Well, okay, but that's not what your original question asked. If you want to sign emails and pdfs, all you need is a certificate with the appropriate uses enabled from a CA that is chained to the root certs in most OSs root certificate stores. More simply, you need an appropriate cert from the same places you'd buy an SSL cert. Most mail clients will play nice with that out of the box. I don't know anything about applications that sign PDFs, but I'd be willing to bet they'll happily grab a key out of your cert store if it has signing capability.

Note that this would be encrypting email with S/MIME. PGP is a separate beast that uses keys you generate. PGP Desktop is a pretty passable consumer product for simplifying PGP usage.

You can put your certs or keys on a smartcard if you want, but that's hardly required, and will probably require reading both the manual for the software that comes with your smartcard and the manual for whatever application you want to integrate it with. It's not something I'd particularly recommend for a home use scenario.
posted by bfranklin at 3:49 PM on March 27, 2014


S/MIME message signing and encryption works out of the box in Apple Mail on OS X and iOS as well as Mozilla Thunderbird on all of its platforms. It's not too hard to set up.

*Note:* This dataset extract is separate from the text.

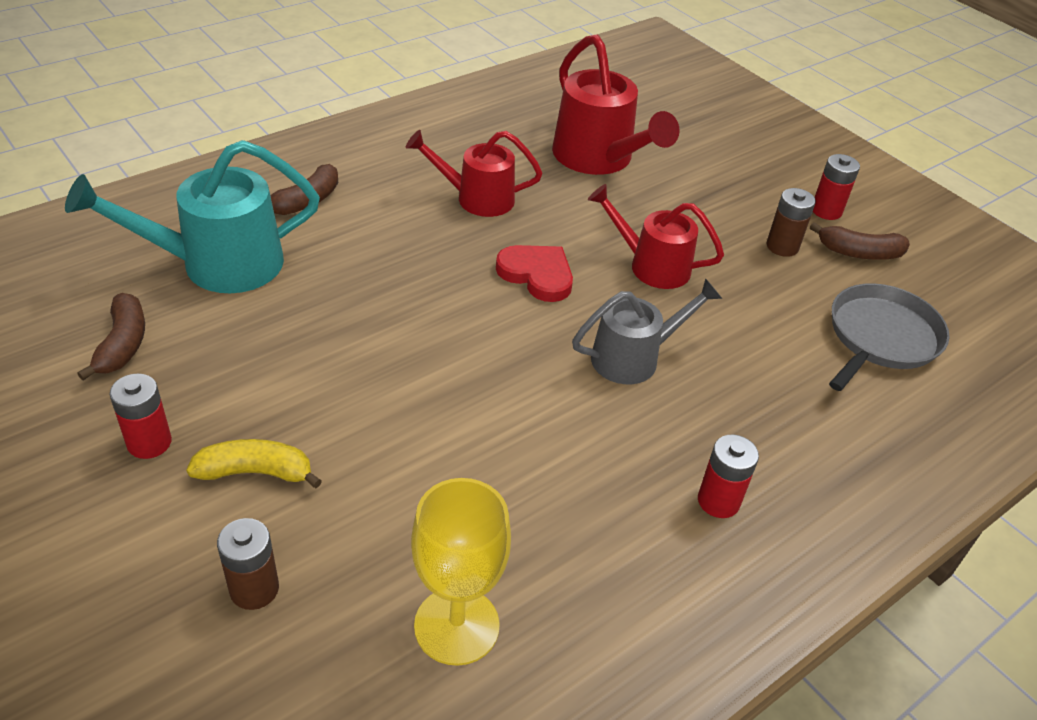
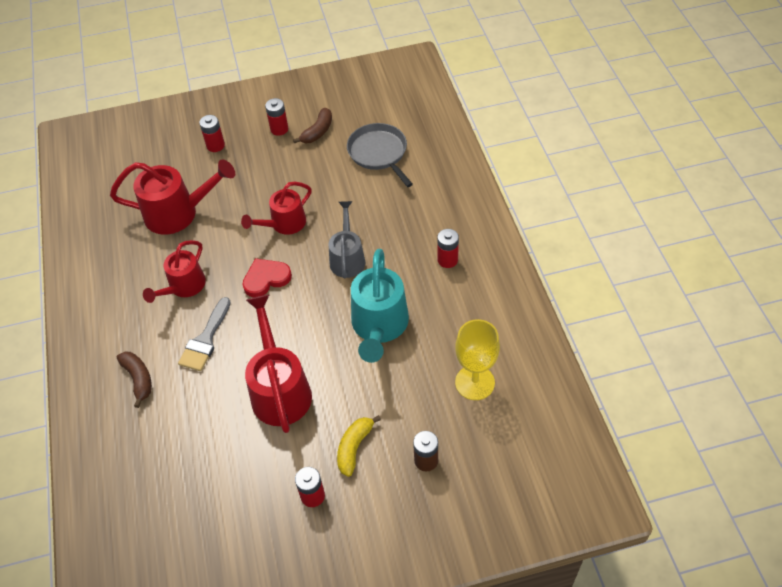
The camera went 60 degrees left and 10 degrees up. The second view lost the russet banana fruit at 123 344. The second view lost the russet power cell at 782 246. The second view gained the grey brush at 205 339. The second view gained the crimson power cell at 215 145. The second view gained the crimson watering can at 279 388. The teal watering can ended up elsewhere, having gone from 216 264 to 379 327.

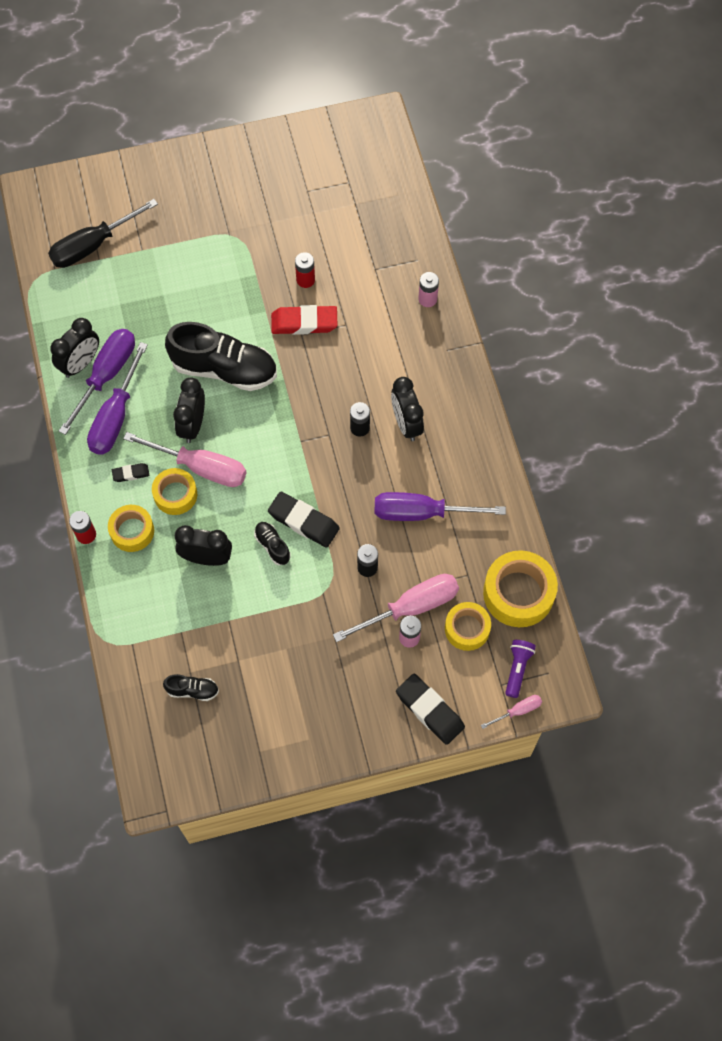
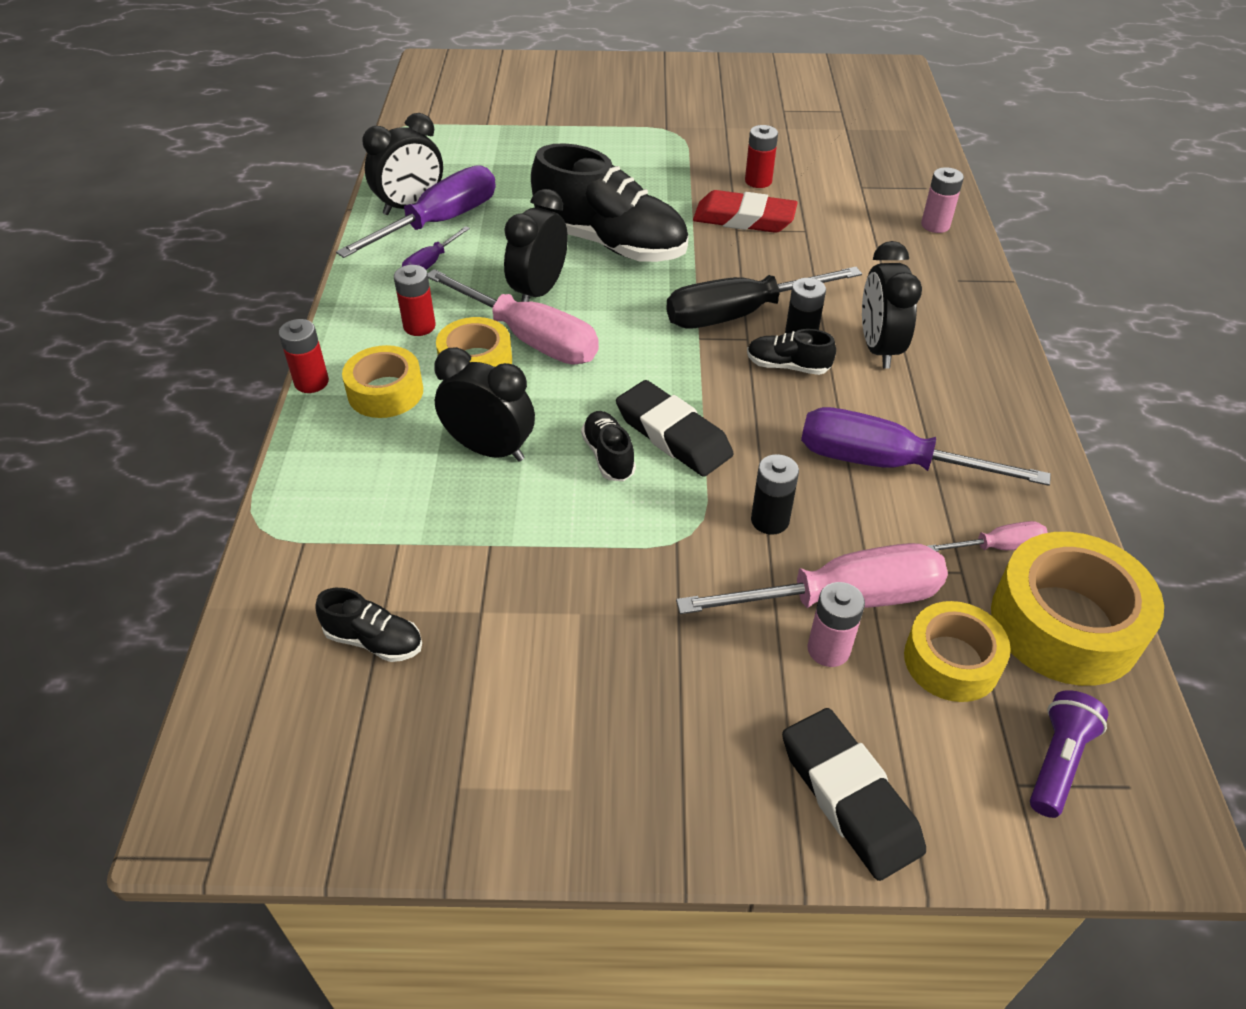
The camera went 15 degrees right and 20 degrees down. The second view gained the black lace-up shoe at 787 366. The black screwdriver ended up elsewhere, having gone from 93 245 to 740 314. The rosy screwdriver ended up elsewhere, having gone from 517 711 to 997 547. Where the black gum eraser stood at 131 474, the crimson power cell came to stand at 419 326. The size of the violet screwdriver at 116 416 changed by a factor of 0.48.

You can get a free S/MIME certificate from Comodo or StartSSL. Basically, once you have S/MIME set up, when you email someone else with S/MIME with a signed email, they automatically get your public key. They're then able to email back to you, fully encrypted.
posted by zsazsa at 4:18 PM on March 27, 2014


For PDFs specifically, you'll want editing or 'writer' software, rather than the usual free 'reader' software most people have. Adobe's Acrobat software is kind of an industry standard, and it's used all the time for 'this PDF is 128-bit AES encrypted, and cannot be opened without entering a 16 character password, and once opened, cannot be printed; in addition, my digital signature is linked to a CA, and introduces a watermark throughout the file, making any modifications to the version I signed obvious' use cases. The fact that most people have, or have access to, the free Adobe Reader software at the receiving end, makes most compatibility issues go away.
Foxit also makes software with most of the same compatibility at a lower price point. And I think that both have the ability to integrate with many email clients (Outlook especially), at least as a bolt-on.

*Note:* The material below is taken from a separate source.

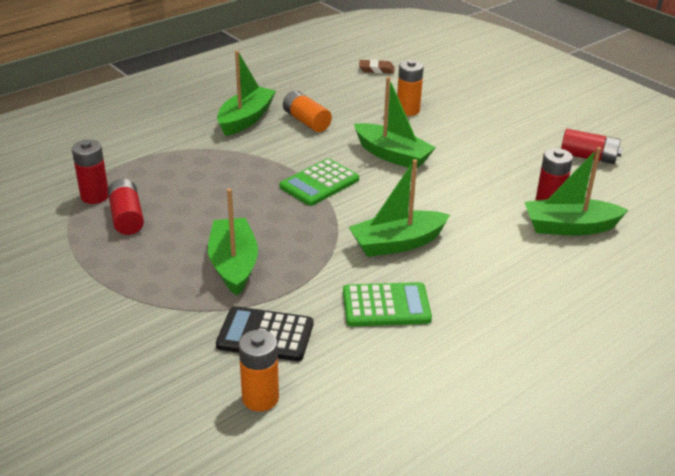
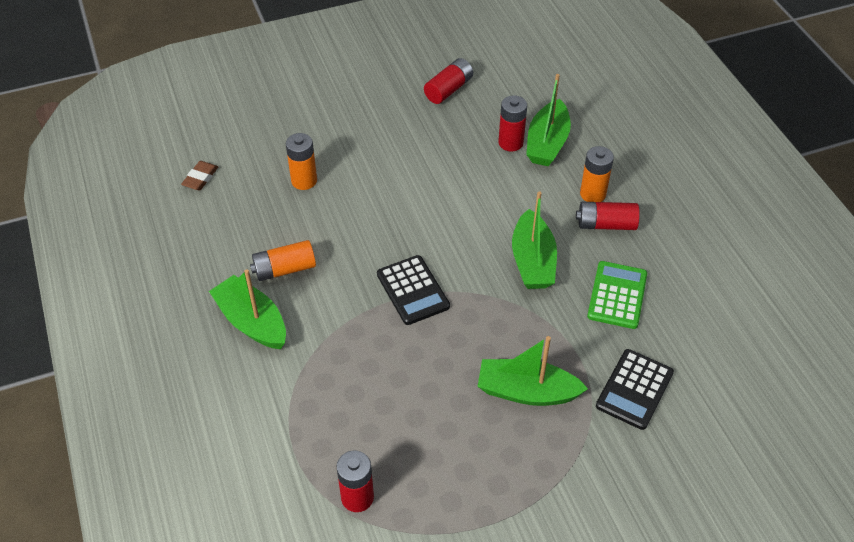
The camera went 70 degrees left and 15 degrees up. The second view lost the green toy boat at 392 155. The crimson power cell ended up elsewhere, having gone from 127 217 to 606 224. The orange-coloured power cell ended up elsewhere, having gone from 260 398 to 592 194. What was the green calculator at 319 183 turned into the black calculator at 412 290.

That takes care of encrypting your PDF files, and attachments to email. For encrypted communications, like protecting the body of a message and not just attachments, both ends have to be in cooperation (key-swap) in advance, and that's not always convenient or possible .

I'm not sure what your needs are, but would they be covered by a relatively convenient way of securing attachments, that's compatible with most platforms?
posted by bartleby at 9:11 PM on March 27, 2014


PortableSigner signs PDF files. Cross-platform, no Adobe software required. The big issue with signed PDFs, though, is making sure that the recipient has the root CA that you used.

OpenSSL has some tools to use X.509 to sign/encrypt documents in an analogous way to PGP.

PKI is great, but it requires that you and the other guy both understand how to set up and manage keys. This makes its usefulness very limited.